Like other global technology firms, IBM set up a branch in Beersheba two years ago when the military began moving operations there, including elite intelligence and cyber warfare units whose graduates are behind many of Israel's private sector successes.
IBM has developed a comprehensive prototype, Wolfsthal said, and is looking to integrate it with a car manufacturer. The program will be connected to other IBM systems that can spot patterns of broader security breaches.
None of the handful of companies in Israel that spoke with Reuters would give the names of carmakers with whom they are talking. But the pitching process can include exposing them to the vulnerability of their own models.
Check Point said it showed executives from a few large automakers that it can hijack their car's external communication channel using a handheld transceiver and frequency jammer, both of which can be bought on eBay for a few hundred dollars, and a laptop computer running open-source software.

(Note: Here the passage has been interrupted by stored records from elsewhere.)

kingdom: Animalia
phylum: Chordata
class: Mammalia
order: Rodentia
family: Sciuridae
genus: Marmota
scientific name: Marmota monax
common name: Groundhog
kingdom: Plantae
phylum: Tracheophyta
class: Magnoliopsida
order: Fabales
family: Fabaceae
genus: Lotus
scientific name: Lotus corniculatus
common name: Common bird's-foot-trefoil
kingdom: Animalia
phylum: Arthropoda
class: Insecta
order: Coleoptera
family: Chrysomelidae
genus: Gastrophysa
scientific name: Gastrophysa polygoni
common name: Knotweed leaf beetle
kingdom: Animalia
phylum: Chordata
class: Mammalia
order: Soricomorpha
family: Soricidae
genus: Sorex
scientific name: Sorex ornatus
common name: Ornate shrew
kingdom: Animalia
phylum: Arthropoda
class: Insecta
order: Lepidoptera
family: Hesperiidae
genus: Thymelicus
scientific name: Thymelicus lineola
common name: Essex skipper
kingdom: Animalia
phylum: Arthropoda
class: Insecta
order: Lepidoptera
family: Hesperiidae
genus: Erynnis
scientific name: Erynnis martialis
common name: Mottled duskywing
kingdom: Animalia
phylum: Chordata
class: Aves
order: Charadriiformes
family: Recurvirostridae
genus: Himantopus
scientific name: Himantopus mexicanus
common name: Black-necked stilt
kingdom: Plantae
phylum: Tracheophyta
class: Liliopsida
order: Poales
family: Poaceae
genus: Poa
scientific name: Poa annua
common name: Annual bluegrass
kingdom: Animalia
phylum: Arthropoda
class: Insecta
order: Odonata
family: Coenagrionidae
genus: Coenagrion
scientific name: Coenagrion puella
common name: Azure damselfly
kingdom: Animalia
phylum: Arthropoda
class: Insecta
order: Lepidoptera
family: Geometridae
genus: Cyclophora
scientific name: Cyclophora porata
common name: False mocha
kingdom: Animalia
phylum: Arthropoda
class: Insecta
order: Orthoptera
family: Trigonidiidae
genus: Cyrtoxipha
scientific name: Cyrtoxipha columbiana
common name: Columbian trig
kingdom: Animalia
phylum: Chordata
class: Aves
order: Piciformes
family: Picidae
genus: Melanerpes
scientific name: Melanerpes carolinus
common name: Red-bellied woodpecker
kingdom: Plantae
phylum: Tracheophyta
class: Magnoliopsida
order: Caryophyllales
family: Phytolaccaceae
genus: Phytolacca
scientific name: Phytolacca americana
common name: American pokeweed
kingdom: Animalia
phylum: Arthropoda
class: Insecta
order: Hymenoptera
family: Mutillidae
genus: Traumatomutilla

Also based in Tel Aviv, Argus Cyber Security developed a defense system that protects a car's internal networks as well as the external wireless connection.
The start-up was founded by graduates of the military's cyber intelligence unit and in September raised $26 million, including from auto supplier Magna International.
Yoni Heilbronn, the company's head of marketing, was the only foreigner to appear at a closed-door session last year in the U.S. Congress discussing how to protect connected cars.
"Car manufacturers for the last 100 years simply built cars and were very good at doing that. Cyber security is generally not their core competence," he said. "This is where it comes back to Israel."